* **Task brief**
Update the Marshallena text from "Marshallena is a" to "the family Horaiclavidae.", changing "genus" to "taxon" throughout, and give that part again.

** Opening Passage block **

Marshallena is a genus of sea snails, marine gastropod mollusks in the family Marshallenidae.

R.S. Allen (1927) did not specify a type species for this genus. H.J. Finlay (1927) selected Belophos incertus Marshall, 1919, which was amended by Powell (1966 + 1969) to † Daphnella neozelanica Suter, 1917.

Before 2018 this genus belonged to the family Horaiclavidae.

==Species==
Species within the genus Marshallena include:
- † Marshallena curtata (Marwick, 1926)
- Marshallena diomedea Powell, 1969
- † Marshallena neozelanica (Suter, 1917)
- Marshallena nierstraszi (Schepman, 1913)
- Marshallena philippinarum (Watson, 1882)
- Species brought into synonymy
- † Marshallena anomala Powell, 1942: synonym of † Zeatoma anomala (Powell, 1942)
- † Marshallena austrotomoides Powell, 1931: synonym of † Zeatoma austrotomoides (Powell, 1931)

** Closing Passage block **
** Opening Data excerpts block **

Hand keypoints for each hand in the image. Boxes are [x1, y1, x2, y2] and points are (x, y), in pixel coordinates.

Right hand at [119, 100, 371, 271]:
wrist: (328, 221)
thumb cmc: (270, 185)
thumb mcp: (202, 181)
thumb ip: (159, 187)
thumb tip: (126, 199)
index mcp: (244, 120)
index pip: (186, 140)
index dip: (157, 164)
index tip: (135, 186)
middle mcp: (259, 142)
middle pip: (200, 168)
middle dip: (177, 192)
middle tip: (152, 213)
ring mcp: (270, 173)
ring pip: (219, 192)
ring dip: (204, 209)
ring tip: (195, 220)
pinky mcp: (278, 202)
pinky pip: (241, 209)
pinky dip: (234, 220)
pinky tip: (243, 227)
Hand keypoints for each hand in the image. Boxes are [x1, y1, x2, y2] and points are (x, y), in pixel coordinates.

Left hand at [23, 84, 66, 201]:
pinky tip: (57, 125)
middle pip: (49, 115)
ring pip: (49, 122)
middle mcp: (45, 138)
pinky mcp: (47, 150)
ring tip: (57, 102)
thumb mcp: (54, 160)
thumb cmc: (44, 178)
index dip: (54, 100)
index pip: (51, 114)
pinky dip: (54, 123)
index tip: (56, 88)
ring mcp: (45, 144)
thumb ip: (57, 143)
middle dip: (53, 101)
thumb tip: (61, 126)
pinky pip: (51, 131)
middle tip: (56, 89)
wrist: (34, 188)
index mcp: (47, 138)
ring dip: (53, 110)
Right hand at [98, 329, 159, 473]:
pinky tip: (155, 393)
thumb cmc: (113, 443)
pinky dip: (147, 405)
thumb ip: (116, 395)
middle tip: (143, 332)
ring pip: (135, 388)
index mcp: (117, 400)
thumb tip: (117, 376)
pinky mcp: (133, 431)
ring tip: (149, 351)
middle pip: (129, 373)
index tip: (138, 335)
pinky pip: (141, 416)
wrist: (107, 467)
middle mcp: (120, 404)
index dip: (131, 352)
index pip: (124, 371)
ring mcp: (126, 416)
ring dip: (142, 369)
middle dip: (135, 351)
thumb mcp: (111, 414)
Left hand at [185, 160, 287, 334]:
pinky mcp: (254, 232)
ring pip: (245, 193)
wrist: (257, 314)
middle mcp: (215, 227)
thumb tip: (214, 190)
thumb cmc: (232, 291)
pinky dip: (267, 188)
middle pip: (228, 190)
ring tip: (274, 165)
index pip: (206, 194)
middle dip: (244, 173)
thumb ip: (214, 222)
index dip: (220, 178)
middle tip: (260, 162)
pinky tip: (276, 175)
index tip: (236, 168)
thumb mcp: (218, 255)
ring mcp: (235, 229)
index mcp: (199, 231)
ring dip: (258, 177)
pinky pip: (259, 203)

** Closing Data excerpts block **

* **Solution to the exercise**
Marshallena is a taxon of sea snails, marine gastropod mollusks in the family Marshallenidae.

R.S. Allen (1927) did not specify a type species for this taxon. H.J. Finlay (1927) selected Belophos incertus Marshall, 1919, which was amended by Powell (1966 + 1969) to † Daphnella neozelanica Suter, 1917.

Before 2018 this taxon belonged to the family Horaiclavidae.